Our technology has no boundaries! NVIDIA is building the world’s most groundbreaking and state-of-the-art accelerated computing platforms. Because of our work, scientists, researchers, and engineers can advance their ideas. We pioneered a supercharged form of computing loved by the fastest-paced computer users in the world—scientists, designers, artists, and gamers.
We seek a highly motivated Network Performance Exploration Engineer to join our team of experts and help shape the foundational infrastructure for the AI revolution. Our next-generation networking systems are at the forefront of connecting and powering the world's most advanced AI clusters. As a key member of our architecture team, you will be responsible for exploring and identifying critical network optimization opportunities across our entire hardware and software stack, analyzing how system-level changes impact application-level performance.
What You’ll Be Doing:
Explore and validate end-to-end application performance, defining comprehensive test plans and critical metrics to identify optimization opportunities in both hardware and software.
Establish and maintain a comprehensive database of benchmark results, tracking performance across releases to drive data-informed decisions.

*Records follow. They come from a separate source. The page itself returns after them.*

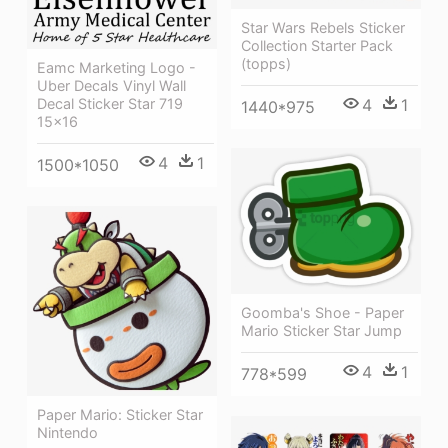
Star Wars Rebels Sticker
Collection Starter Pack
(topps)
Eamc Marketing Logo -
Uber Decals Vinyl Wall
Decal Sticker Star 719
4
1
1440*975
15x16
4
1
1500*1050
Goomba's Shoe - Paper
Mario Sticker Star Jump
4
1
778*599
Paper Mario: Sticker Star
Nintendo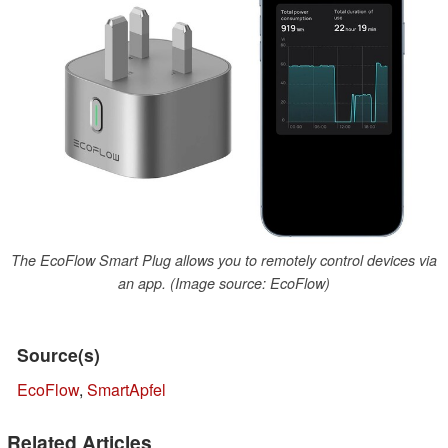
The EcoFlow Smart Plug allows you to remotely control devices via
an app. (Image source: EcoFlow)
Source(s)
EcoFlow
,
SmartApfel
Related Articles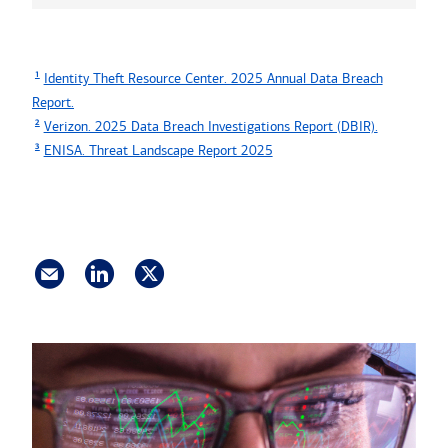
1
Identity Theft Resource Center. 2025 Annual Data Breach
Report.
2
Verizon. 2025 Data Breach Investigations Report (DBIR).
3
ENISA. Threat Landscape Report 2025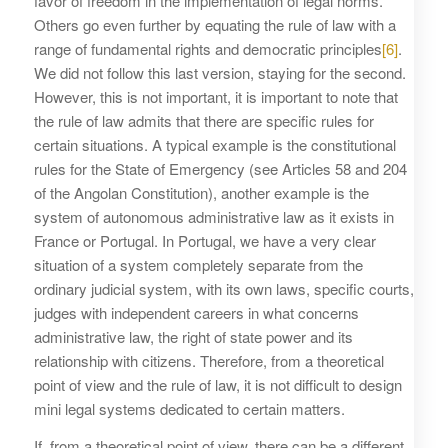
favor of freedom in the implementation of legal norms.
Others go even further by equating the rule of law with a
range of fundamental rights and democratic principles
[6]
.
We did not follow this last version, staying for the second.
However, this is not important, it is important to note that
the rule of law admits that there are specific rules for
certain situations. A typical example is the constitutional
rules for the State of Emergency (see Articles 58 and 204
of the Angolan Constitution), another example is the
system of autonomous administrative law as it exists in
France or Portugal. In Portugal, we have a very clear
situation of a system completely separate from the
ordinary judicial system, with its own laws, specific courts,
judges with independent careers in what concerns
administrative law, the right of state power and its
relationship with citizens. Therefore, from a theoretical
point of view and the rule of law, it is not difficult to design
mini legal systems dedicated to certain matters.
If, from a theoretical point of view, there can be a different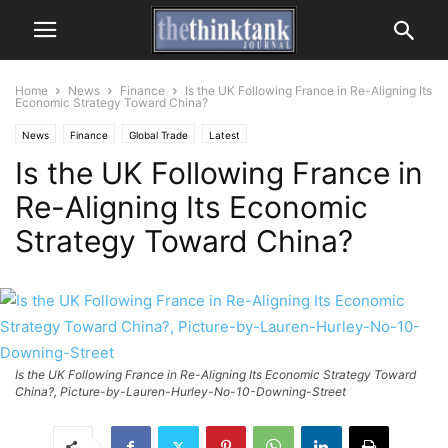
Home
News
Finance
Is the UK Following France in Re-Aligning Its
Economic Strategy Toward China?
News
Finance
Global Trade
Latest
Is the UK Following France in
Re-Aligning Its Economic
Strategy Toward China?
Is the UK Following France in Re-Aligning Its Economic Strategy Toward
China?, Picture-by-Lauren-Hurley-No-10-Downing-Street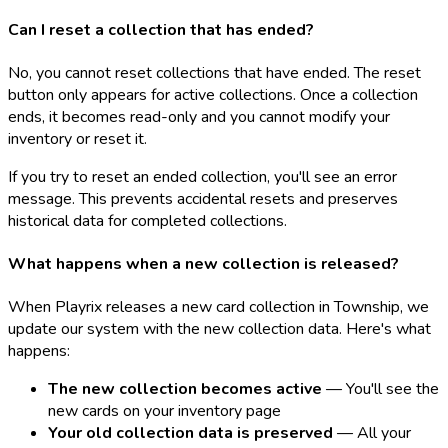
Can I reset a collection that has ended?
No, you cannot reset collections that have ended. The reset
button only appears for active collections. Once a collection
ends, it becomes read-only and you cannot modify your
inventory or reset it.
If you try to reset an ended collection, you'll see an error
message. This prevents accidental resets and preserves
historical data for completed collections.
What happens when a new collection is released?
When Playrix releases a new card collection in Township, we
update our system with the new collection data. Here's what
happens:
The new collection becomes active
— You'll see the
new cards on your inventory page
Your old collection data is preserved
— All your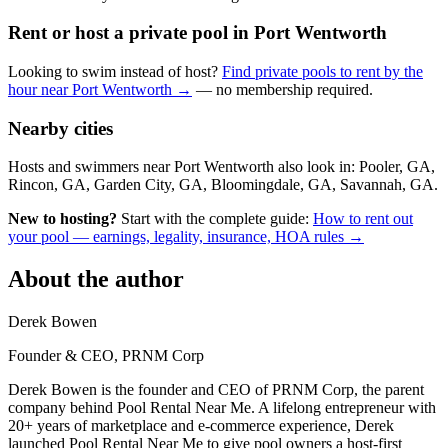
Rent or host a private pool in Port Wentworth
Looking to swim instead of host?
Find private pools to rent by the
hour near Port Wentworth →
— no membership required.
Nearby cities
Hosts and swimmers near Port Wentworth also look in: Pooler, GA,
Rincon, GA, Garden City, GA, Bloomingdale, GA, Savannah, GA.
New to hosting?
Start with the complete guide:
How to rent out
your pool — earnings, legality, insurance, HOA rules →
About the author
Derek Bowen
Founder & CEO, PRNM Corp
Derek Bowen is the founder and CEO of PRNM Corp, the parent
company behind Pool Rental Near Me. A lifelong entrepreneur with
20+ years of marketplace and e-commerce experience, Derek
launched Pool Rental Near Me to give pool owners a host-first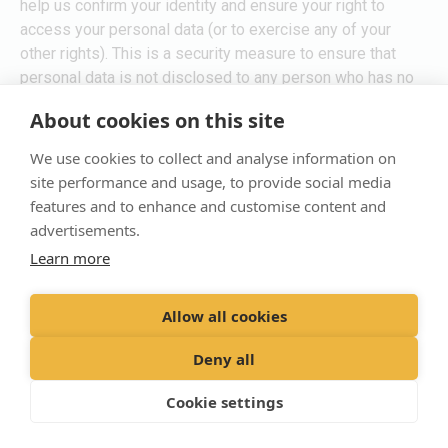
help us confirm your identity and ensure your right to
access your personal data (or to exercise any of your
other rights). This is a security measure to ensure that
personal data is not disclosed to any person who has no
right to receive it. We may also contact you to ask you for
About cookies on this site
further information in relation to your request to speed up
our response.
We use cookies to collect and analyse information on
site performance and usage, to provide social media
Time limit to respond
features and to enhance and customise content and
advertisements.
We are usually able to respond to all requests within one
Learn more
calendar month from confirming the validity of the request.
In the rare occasions where a request is particularly
Allow all cookies
complex or voluminous, we may need to extend this
deadline by an additional two calendar months. If this is
Deny all
the case, we will notify you as soon as possible, and in
any event within 30 days.
Cookie settings
10.Glossary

Conduct deep-dive analysis into communication libraries (like NCCL), system software, and hardware configurations to investigate performance characteristics, validate architectural theories, and identify bottlenecks.
Provide critical performance data to correlate and enhance simulation tools, ensuring our models accurately predict real-world hardware behavior.
Analyze application-level traffic patterns (e.g., LLMs) on our advanced networking fabrics to identify hardware and software optimization opportunities and tune system parameters.
Lead Proof-of-Concept (POC) projects to prototype and evaluate potential hardware and software optimizations and their impact on application performance.
What We Need To See:
B.Sc. or M.Sc. degree in Computer Science, Computer Engineering, or Electrical Engineering, or equivalent experience.
5+ years of relevant industry or research experience in high-performance computing, computer architecture, or computer networks.
Hands-on programming skills in Python and/or C/C++ for system analysis, automation, and customizing benchmarks.
Excellent understanding of large-scale system behavior and the effect of distributed computing workloads on network and system performance.
Proven experience in performance analysis, benchmarking, and identifying system bottlenecks.
Exceptional analytical, problem-solving, and systems-thinking skills, with the ability to dive deep into complex software and hardware interactions.
Ability to thrive in a a fast-paced, dynamic environment and work concurrently with multiple cross-functional teams.
Ways To Stand Out From The Crowd:
Deep understanding of and hands-on experience with communication libraries such as NCCL, UCX, or MPI.
Direct experience debugging or modifying the source code of a major communication library.
Expertise in the architecture and system-level requirements of large-scale, distributed Deep Learning workloads (e.g., LLMs).
Expertise in high-performance network protocols (Ethernet, InfiniBand, RoCE) and interconnect technologies like NVLink.
Familiarity with the PyTorch ecosystem, especially for distributed workloads.
NVIDIA has some of the most forward-thinking and hardworking people in the world working for us, and due to unprecedented growth, our world-class engineering teams are growing fast. If you're a creative and autonomous engineer with a real passion for technology, we want to hear from you.
We are committed to fostering a diverse work environment and are proud to be an equal-opportunity employer. As we highly value diversity in our current and future employees, we do not discriminate (including in our hiring and promotion practices) on the basis of race, religion, color, national origin, gender, gender expression, sexual orientation, age, marital status, veteran status, disability status or any other characteristic protected by law.